------ Items ------

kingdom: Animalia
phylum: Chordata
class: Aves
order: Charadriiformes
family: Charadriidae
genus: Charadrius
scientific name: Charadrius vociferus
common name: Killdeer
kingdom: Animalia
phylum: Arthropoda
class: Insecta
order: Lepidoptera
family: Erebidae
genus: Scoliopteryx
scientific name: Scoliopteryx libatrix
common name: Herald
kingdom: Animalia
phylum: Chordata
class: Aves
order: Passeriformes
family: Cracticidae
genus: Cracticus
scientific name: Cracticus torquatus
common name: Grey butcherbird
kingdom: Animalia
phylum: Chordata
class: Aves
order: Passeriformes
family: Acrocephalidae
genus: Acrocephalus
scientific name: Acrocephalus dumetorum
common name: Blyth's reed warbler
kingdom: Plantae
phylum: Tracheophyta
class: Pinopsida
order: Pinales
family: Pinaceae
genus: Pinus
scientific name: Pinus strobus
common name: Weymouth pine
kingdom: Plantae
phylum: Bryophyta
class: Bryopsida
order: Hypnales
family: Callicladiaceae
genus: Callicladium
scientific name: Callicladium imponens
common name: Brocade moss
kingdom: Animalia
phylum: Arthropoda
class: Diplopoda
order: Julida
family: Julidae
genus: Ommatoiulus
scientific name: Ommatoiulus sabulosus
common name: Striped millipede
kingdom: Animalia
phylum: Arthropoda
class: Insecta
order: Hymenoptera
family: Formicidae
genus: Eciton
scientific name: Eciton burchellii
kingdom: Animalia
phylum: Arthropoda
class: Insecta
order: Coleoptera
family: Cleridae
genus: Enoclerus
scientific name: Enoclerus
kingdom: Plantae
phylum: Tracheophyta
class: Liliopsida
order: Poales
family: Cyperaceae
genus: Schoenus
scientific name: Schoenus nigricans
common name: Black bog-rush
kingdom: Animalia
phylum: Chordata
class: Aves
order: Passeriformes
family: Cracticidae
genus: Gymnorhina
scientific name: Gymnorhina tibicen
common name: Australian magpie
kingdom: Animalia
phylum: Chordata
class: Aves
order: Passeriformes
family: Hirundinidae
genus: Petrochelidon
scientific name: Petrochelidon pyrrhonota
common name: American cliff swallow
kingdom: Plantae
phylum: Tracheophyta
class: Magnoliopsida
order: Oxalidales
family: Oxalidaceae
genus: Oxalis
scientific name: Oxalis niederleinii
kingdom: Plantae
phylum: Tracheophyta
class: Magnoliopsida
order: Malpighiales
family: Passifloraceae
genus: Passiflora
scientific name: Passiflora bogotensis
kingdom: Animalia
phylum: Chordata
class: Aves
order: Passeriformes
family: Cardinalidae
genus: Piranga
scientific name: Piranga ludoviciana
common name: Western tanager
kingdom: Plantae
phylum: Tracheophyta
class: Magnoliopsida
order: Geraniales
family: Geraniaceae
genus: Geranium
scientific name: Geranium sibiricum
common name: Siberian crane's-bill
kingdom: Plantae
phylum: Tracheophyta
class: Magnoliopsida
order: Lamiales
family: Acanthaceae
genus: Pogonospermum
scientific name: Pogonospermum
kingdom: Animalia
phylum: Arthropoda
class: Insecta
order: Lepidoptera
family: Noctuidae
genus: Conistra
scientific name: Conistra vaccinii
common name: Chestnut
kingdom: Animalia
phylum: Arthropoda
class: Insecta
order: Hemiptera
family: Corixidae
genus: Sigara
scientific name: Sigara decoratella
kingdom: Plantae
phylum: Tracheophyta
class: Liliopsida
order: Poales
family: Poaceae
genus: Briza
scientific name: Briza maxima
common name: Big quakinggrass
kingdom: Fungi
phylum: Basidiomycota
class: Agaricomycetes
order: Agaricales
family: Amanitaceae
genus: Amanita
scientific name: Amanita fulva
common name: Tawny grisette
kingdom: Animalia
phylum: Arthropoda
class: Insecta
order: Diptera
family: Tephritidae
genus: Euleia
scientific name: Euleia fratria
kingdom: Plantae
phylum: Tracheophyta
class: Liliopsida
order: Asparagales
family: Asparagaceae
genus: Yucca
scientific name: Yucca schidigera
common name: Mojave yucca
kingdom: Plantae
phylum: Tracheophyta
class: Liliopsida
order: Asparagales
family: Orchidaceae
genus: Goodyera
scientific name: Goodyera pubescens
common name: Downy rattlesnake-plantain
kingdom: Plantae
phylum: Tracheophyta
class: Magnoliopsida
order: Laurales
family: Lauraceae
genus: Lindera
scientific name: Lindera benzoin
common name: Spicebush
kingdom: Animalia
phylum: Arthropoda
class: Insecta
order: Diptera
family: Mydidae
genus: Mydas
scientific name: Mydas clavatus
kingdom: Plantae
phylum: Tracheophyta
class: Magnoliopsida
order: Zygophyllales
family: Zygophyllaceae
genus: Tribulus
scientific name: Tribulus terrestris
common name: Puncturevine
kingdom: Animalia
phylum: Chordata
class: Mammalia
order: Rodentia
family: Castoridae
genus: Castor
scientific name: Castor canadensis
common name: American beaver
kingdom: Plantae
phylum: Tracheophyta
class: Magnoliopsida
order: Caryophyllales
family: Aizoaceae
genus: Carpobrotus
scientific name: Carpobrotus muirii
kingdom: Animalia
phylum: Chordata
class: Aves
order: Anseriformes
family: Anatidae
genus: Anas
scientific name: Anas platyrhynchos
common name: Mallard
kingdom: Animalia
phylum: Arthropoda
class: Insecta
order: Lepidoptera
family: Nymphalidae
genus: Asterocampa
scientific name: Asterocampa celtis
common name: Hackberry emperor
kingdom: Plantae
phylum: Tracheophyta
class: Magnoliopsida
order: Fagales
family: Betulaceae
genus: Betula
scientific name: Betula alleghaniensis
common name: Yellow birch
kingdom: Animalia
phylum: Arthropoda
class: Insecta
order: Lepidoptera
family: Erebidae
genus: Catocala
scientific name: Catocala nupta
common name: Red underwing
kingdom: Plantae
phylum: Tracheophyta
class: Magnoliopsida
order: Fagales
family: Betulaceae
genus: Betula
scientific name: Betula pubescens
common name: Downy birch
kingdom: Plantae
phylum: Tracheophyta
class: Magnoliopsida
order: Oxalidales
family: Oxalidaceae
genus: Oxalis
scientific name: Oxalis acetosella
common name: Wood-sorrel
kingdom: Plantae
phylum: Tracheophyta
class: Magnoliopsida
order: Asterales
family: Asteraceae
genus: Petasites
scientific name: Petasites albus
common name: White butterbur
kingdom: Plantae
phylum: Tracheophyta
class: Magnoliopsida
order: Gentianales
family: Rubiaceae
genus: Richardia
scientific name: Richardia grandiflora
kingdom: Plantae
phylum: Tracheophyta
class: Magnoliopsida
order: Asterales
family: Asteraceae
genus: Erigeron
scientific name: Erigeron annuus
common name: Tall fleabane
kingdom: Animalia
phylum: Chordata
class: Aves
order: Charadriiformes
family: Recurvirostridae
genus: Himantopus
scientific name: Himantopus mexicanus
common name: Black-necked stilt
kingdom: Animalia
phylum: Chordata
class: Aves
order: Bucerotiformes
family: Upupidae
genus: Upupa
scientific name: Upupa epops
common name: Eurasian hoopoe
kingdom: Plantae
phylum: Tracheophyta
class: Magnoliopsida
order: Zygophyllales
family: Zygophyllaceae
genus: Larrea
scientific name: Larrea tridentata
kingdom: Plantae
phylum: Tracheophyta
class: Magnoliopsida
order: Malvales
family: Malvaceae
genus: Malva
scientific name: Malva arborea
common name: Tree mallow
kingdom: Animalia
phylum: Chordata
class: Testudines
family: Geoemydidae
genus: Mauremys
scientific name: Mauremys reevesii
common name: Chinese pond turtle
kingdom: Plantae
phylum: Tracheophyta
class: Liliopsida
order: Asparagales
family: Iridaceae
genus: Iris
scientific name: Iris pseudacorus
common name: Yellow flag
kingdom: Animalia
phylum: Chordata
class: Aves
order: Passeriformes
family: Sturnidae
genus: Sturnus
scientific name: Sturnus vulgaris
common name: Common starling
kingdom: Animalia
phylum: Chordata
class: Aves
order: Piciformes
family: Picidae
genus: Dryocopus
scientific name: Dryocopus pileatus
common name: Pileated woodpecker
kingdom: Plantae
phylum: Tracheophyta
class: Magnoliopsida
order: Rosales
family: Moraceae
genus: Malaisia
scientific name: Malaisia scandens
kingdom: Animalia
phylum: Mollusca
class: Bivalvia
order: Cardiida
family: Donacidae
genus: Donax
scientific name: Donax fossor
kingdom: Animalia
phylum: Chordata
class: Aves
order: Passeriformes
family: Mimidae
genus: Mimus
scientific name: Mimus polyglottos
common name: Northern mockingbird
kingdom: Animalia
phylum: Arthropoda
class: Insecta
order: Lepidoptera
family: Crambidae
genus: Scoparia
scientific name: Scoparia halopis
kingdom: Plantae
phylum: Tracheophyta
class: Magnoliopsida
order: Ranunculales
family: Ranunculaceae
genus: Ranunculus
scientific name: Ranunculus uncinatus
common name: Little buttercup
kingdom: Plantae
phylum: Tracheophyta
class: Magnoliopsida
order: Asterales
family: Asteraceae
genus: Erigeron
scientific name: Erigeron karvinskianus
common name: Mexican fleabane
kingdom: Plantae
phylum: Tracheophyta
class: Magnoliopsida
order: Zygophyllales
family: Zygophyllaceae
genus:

------

- **Your objective**
Recast the lines, starting with the first line and going on through the line with "order: Malpighiales", both ends included, as a Markdown table with columns named Row and Line. Give each row a number, and leave out any blank lines.

- **Solution**
| Row | Line |
|---|---|
| 1 | kingdom: Animalia |
| 2 | phylum: Chordata |
| 3 | class: Aves |
| 4 | order: Charadriiformes |
| 5 | family: Charadriidae |
| 6 | genus: Charadrius |
| 7 | scientific name: Charadrius vociferus |
| 8 | common name: Killdeer |
| 9 | kingdom: Animalia |
| 10 | phylum: Arthropoda |
| 11 | class: Insecta |
| 12 | order: Lepidoptera |
| 13 | family: Erebidae |
| 14 | genus: Scoliopteryx |
| 15 | scientific name: Scoliopteryx libatrix |
| 16 | common name: Herald |
| 17 | kingdom: Animalia |
| 18 | phylum: Chordata |
| 19 | class: Aves |
| 20 | order: Passeriformes |
| 21 | family: Cracticidae |
| 22 | genus: Cracticus |
| 23 | scientific name: Cracticus torquatus |
| 24 | common name: Grey butcherbird |
| 25 | kingdom: Animalia |
| 26 | phylum: Chordata |
| 27 | class: Aves |
| 28 | order: Passeriformes |
| 29 | family: Acrocephalidae |
| 30 | genus: Acrocephalus |
| 31 | scientific name: Acrocephalus dumetorum |
| 32 | common name: Blyth's reed warbler |
| 33 | kingdom: Plantae |
| 34 | phylum: Tracheophyta |
| 35 | class: Pinopsida |
| 36 | order: Pinales |
| 37 | family: Pinaceae |
| 38 | genus: Pinus |
| 39 | scientific name: Pinus strobus |
| 40 | common name: Weymouth pine |
| 41 | kingdom: Plantae |
| 42 | phylum: Bryophyta |
| 43 | class: Bryopsida |
| 44 | order: Hypnales |
| 45 | family: Callicladiaceae |
| 46 | genus: Callicladium |
| 47 | scientific name: Callicladium imponens |
| 48 | common name: Brocade moss |
| 49 | kingdom: Animalia |
| 50 | phylum: Arthropoda |
| 51 | class: Diplopoda |
| 52 | order: Julida |
| 53 | family: Julidae |
| 54 | genus: Ommatoiulus |
| 55 | scientific name: Ommatoiulus sabulosus |
| 56 | common name: Striped millipede |
| 57 | kingdom: Animalia |
| 58 | phylum: Arthropoda |
| 59 | class: Insecta |
| 60 | order: Hymenoptera |
| 61 | family: Formicidae |
| 62 | genus: Eciton |
| 63 | scientific name: Eciton burchellii |
| 64 | kingdom: Animalia |
| 65 | phylum: Arthropoda |
| 66 | class: Insecta |
| 67 | order: Coleoptera |
| 68 | family: Cleridae |
| 69 | genus: Enoclerus |
| 70 | scientific name: Enoclerus |
| 71 | kingdom: Plantae |
| 72 | phylum: Tracheophyta |
| 73 | class: Liliopsida |
| 74 | order: Poales |
| 75 | family: Cyperaceae |
| 76 | genus: Schoenus |
| 77 | scientific name: Schoenus nigricans |
| 78 | common name: Black bog-rush |
| 79 | kingdom: Animalia |
| 80 | phylum: Chordata |
| 81 | class: Aves |
| 82 | order: Passeriformes |
| 83 | family: Cracticidae |
| 84 | genus: Gymnorhina |
| 85 | scientific name: Gymnorhina tibicen |
| 86 | common name: Australian magpie |
| 87 | kingdom: Animalia |
| 88 | phylum: Chordata |
| 89 | class: Aves |
| 90 | order: Passeriformes |
| 91 | family: Hirundinidae |
| 92 | genus: Petrochelidon |
| 93 | scientific name: Petrochelidon pyrrhonota |
| 94 | common name: American cliff swallow |
| 95 | kingdom: Plantae |
| 96 | phylum: Tracheophyta |
| 97 | class: Magnoliopsida |
| 98 | order: Oxalidales |
| 99 | family: Oxalidaceae |
| 100 | genus: Oxalis |
| 101 | scientific name: Oxalis niederleinii |
| 102 | kingdom: Plantae |
| 103 | phylum: Tracheophyta |
| 104 | class: Magnoliopsida |
| 105 | order: Malpighiales |